I ritmi del settimanale non mi permettono di commentare il risultato dell'elezione del nuovo presidente Usa, ma solo di proporre qualche riflessione che abbia valore sia prima che dopo l'annuncio del risultato dello scrutinio. I media europei hanno seguito con attenzione ed interesse la campagna americana notando che Obama si è preso persino la briga di venire a Berlino per convincere gli americani residenti in Europa a votare per lui, mentre McCain non si è scomodato. Questo nostro interesse per lo scrutinio è dovuto in gran parte all'idea ancora molto diffusa secondo cui il presidente degli Stati Uniti sarebbe una specie di "padrone del mondo" anche se non ha poteri assoluti.
Stavolta però mi sembra che la percezione cominci a cambiare. Le Olimpiadi ci hanno ricordato che la Cina sta affacciandosi sulla terrazza del mondo e voglia far valere una sua funzione se non dominatrice perlomeno molto influente. La Russia da parte sua non sta a guardare e non ammette ingerenze nella gestione dei conflitti alle frontiere del suo impero. In altre parole: il muro di Berlino è caduto da tempo e si è passati da un equilibrio tra le due potenze mondiali dapprima ad una prevalenza Usa. Quest'ultima è comunque durata poco, anche perchè gli esempi messi in vista, non hanno avuto alcuna credibilità: la guerra irakena è stata voluta da Bush con un atto elitario che non ha convinto nessuno tranne i suoi più diretti collaboratori ed il ruolo Usa in medio oriente non ha sortito nessun effetto pacificatore.
Gli Stati Uniti non sono più dunque gli arbitri della pace mondiale, ma al massimo la più forte potenza tra varie altre che pure cercano una egemonia parziale ma reale. Questo complesso processo che si svolge sotto i nostri occhi non dovrebbe rallegrarci. Mancando infatti il gendarme del mondo molti si ritengono legittimati a produrre guerre regionali senza che intervenga nessuno. Le missioni Onu sono sì presenti almeno là dove il conflitto è maggiormente sanguinoso, ma le loro competenze sono molto limitate (Kouchner se n'è lamentato proprio in questi giorni in Africa).
Se chi legge area sarà contento del fatto che Obama abbia vinto le elezioni americane (penso proprio di poter azzardare questa prognosi), evitando così una continuità nella prevalenza del fondamentalismo alla texana, non dovrà comunque pensare che i disequilibri mondiali cambino di colpo.

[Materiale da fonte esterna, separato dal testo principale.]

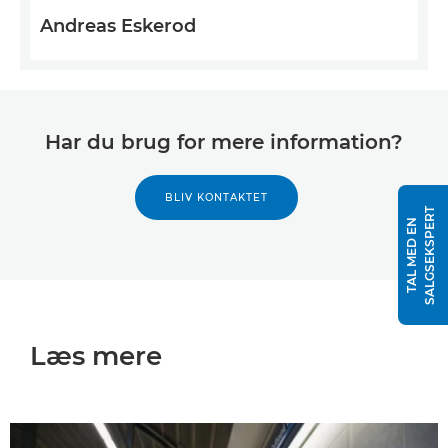
Andreas Eskerod
Har du brug for mere information?
BLIV KONTAKTET
T
T
A
L
M
E
D
E
N
S
A
L
G
S
E
K
S
P
E
R
Læs mere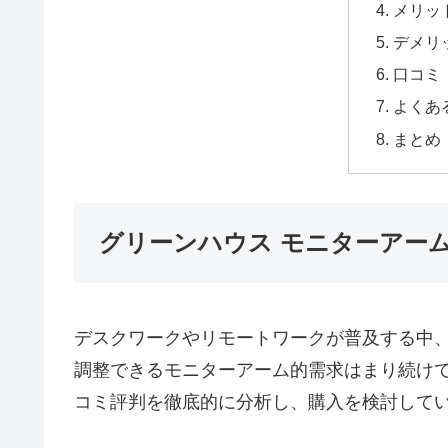
メリッ
デメリ
口コミ
よくあ
まとめ
グリーンハウス モニターアーム P
デスクワークやリモートワークが普及する中
調整できるモニターアーム的需求はまり続けてい
コミ評判を徹底的に分析し、購入を検討して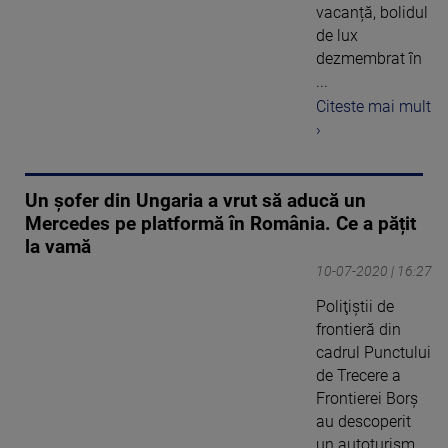
vacanță, bolidul
de lux
dezmembrat în
...
Citeste mai mult
›
Un șofer din Ungaria a vrut să aducă un
Mercedes pe platformă în România. Ce a pățit
la vamă
10-07-2020 | 16:27
Poliţiştii de
frontieră din
cadrul Punctului
de Trecere a
Frontierei Borș
au descoperit
un autoturism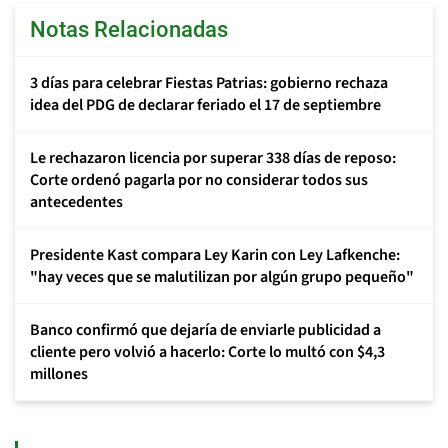
Notas Relacionadas
3 días para celebrar Fiestas Patrias: gobierno rechaza
idea del PDG de declarar feriado el 17 de septiembre
Le rechazaron licencia por superar 338 días de reposo:
Corte ordenó pagarla por no considerar todos sus
antecedentes
Presidente Kast compara Ley Karin con Ley Lafkenche:
"hay veces que se malutilizan por algún grupo pequeño"
Banco confirmó que dejaría de enviarle publicidad a
cliente pero volvió a hacerlo: Corte lo multó con $4,3
millones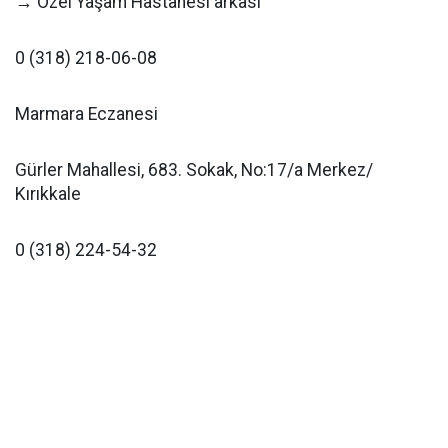
→ Özel Yaşam Hastanesi arkası
0 (318) 218-06-08
Marmara Eczanesi
Gürler Mahallesi, 683. Sokak, No:17/a Merkez/
Kırıkkale
0 (318) 224-54-32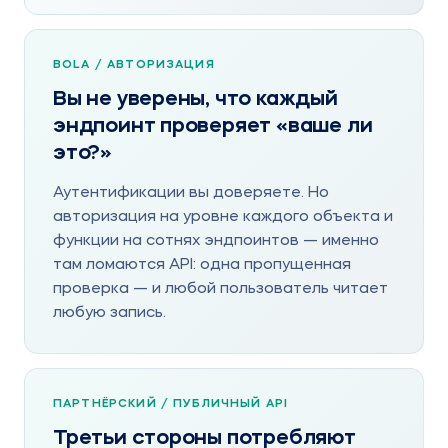
BOLA / АВТОРИЗАЦИЯ
Вы не уверены, что каждый
эндпоинт проверяет «ваше ли
это?»
Аутентификации вы доверяете. Но
авторизация на уровне каждого объекта и
функции на сотнях эндпоинтов — именно
там ломаются API: одна пропущенная
проверка — и любой пользователь читает
любую запись.
ПАРТНЁРСКИЙ / ПУБЛИЧНЫЙ API
Третьи стороны потребляют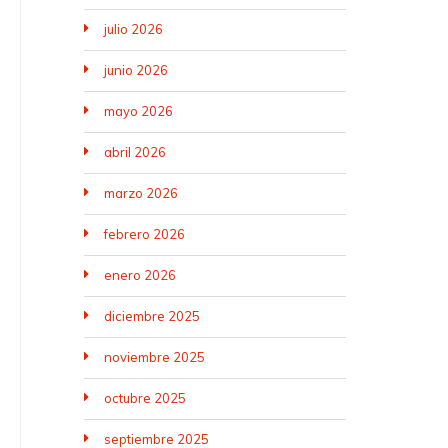
julio 2026
junio 2026
mayo 2026
abril 2026
marzo 2026
febrero 2026
enero 2026
diciembre 2025
noviembre 2025
octubre 2025
septiembre 2025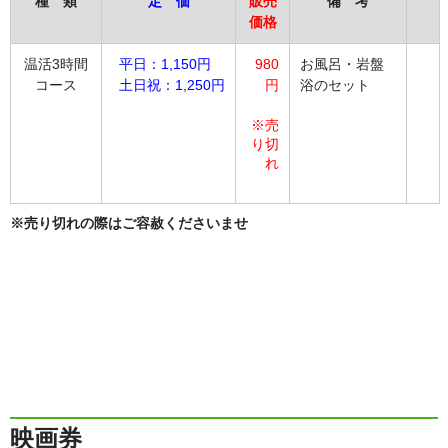
種 類
定 価
販売
備 考
価格
温活3時間
平日：1,150円
980
お風呂・岩盤
コース
土日祝：1,250円
円
浴のセット
※売
り切
れ
※売り切れの際はご容赦くださいませ
映画券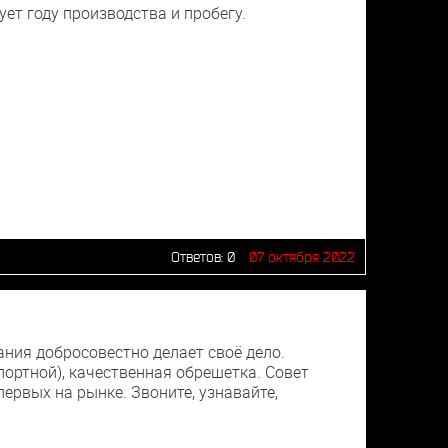
ет году производства и пробегу.
Ответов:
0
07 октября 2022
ния добросовестно делает своё дело.
портной), качественная обрешетка. Совет
первых на рынке. Звоните, узнавайте,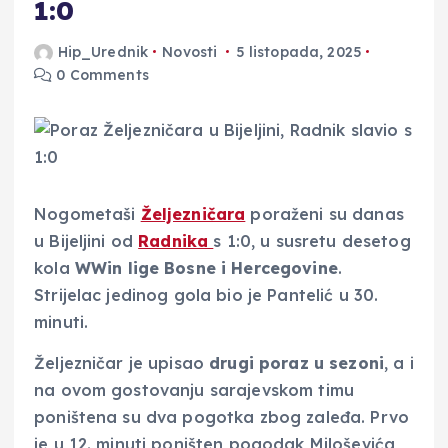
1:0
Hip_Urednik
Novosti
5 listopada, 2025
0 Comments
Nogometaši
Željezničara
poraženi su danas
u Bijeljini od
Radnika
s 1:0, u susretu desetog
kola
WWin lige Bosne i Hercegovine
.
Strijelac jedinog gola bio je Pantelić u 30.
minuti.
Željezničar je upisao
drugi poraz u sezoni
, a i
na ovom gostovanju sarajevskom timu
poništena su dva pogotka zbog zaleđa. Prvo
je u 12. minuti poništen pogodak Miloševića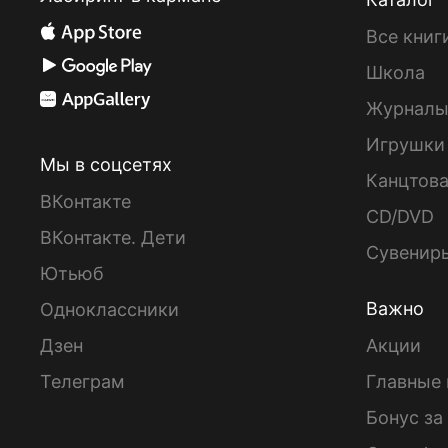
Все книг
Школа
Журнал
Игрушки
Мы в соцсетях
Канцтов
ВКонтакте
CD/DVD
ВКонтакте. Дети
Сувенир
Ютьюб
Важно
Одноклассники
Дзен
Акции
Телеграм
Главные 
Бонус за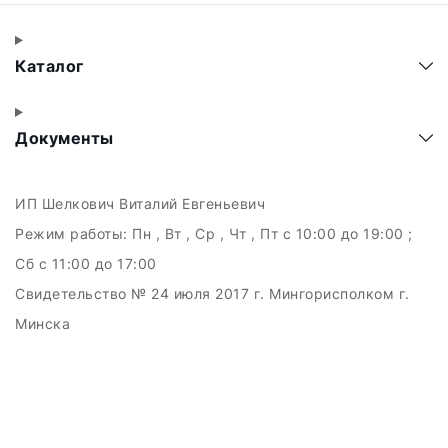
Каталог
Документы
ИП Шелкович Виталий Евгеньевич
Режим работы:
Пн , Вт , Ср , Чт , Пт c 10:00 до 19:00 ;
Сб c 11:00 до 17:00
Свидетельство № 24 июля 2017 г. Мингорисполком г.
Минска
УНП 192511707
г.Минск, ул.Куйбышева, 22 (Горизонт HUB)
Дата регистрации в Торговом реестре РБ: 15.09.2015
+375(29)6151516; +375(29)362-28-75 /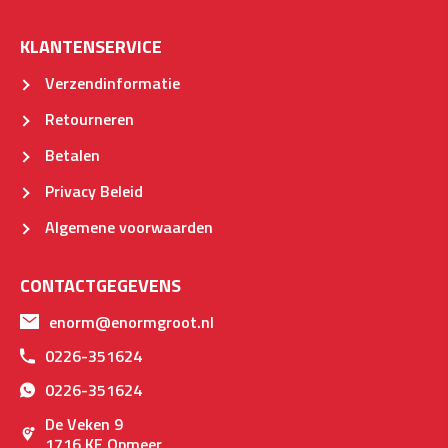
KLANTENSERVICE
Verzendinformatie
Retourneren
Betalen
Privacy Beleid
Algemene voorwaarden
CONTACTGEGEVENS
enorm@enormgroot.nl
0226-351624
0226-351624
De Veken 9
1716 KE Opmeer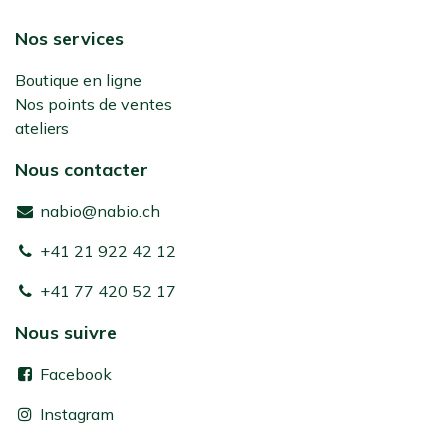
Nos services
Boutique en ligne
Nos points de ventes
ateliers
Nous contacter
nabio@nabio.ch
+41 21 922 42 12
+41 77 420 52 17
Nous suivre
Facebook
Instagram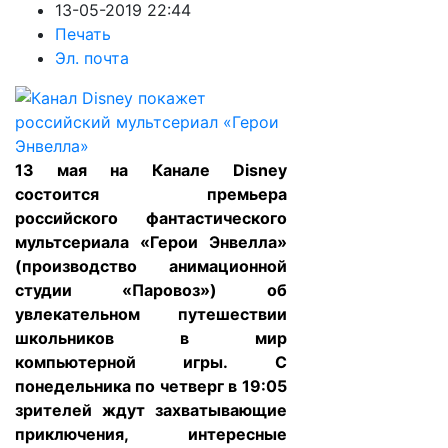
13-05-2019 22:44
Печать
Эл. почта
13 мая на Канале Disney
состоится премьера
российского фантастического
мультсериала «Герои Энвелла»
(производство анимационной
студии «Паровоз») об
увлекательном путешествии
школьников в мир
компьютерной игры.
C
понедельника по четверг в 19:05
зрителей ждут захватывающие
приключения, интересные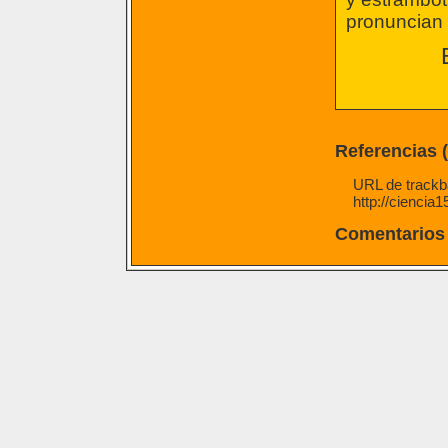
pronuncian
Referencias 
URL de trackba
http://ciencia
Comentarios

Il disordine mondiale continuerà, sia nel settore finanziario ed economico, che in quello dei rapporti tra gli Stati. Ci aspetta un impegno da rinnovare continuamente, coscienti della complessità dei fenomeni che ci attorniano, ma al contempo consci del fatto che l'assetto del mondo è dato anche da una somma di piccole volontà individuali. Nessuno di noi può sottrarsi.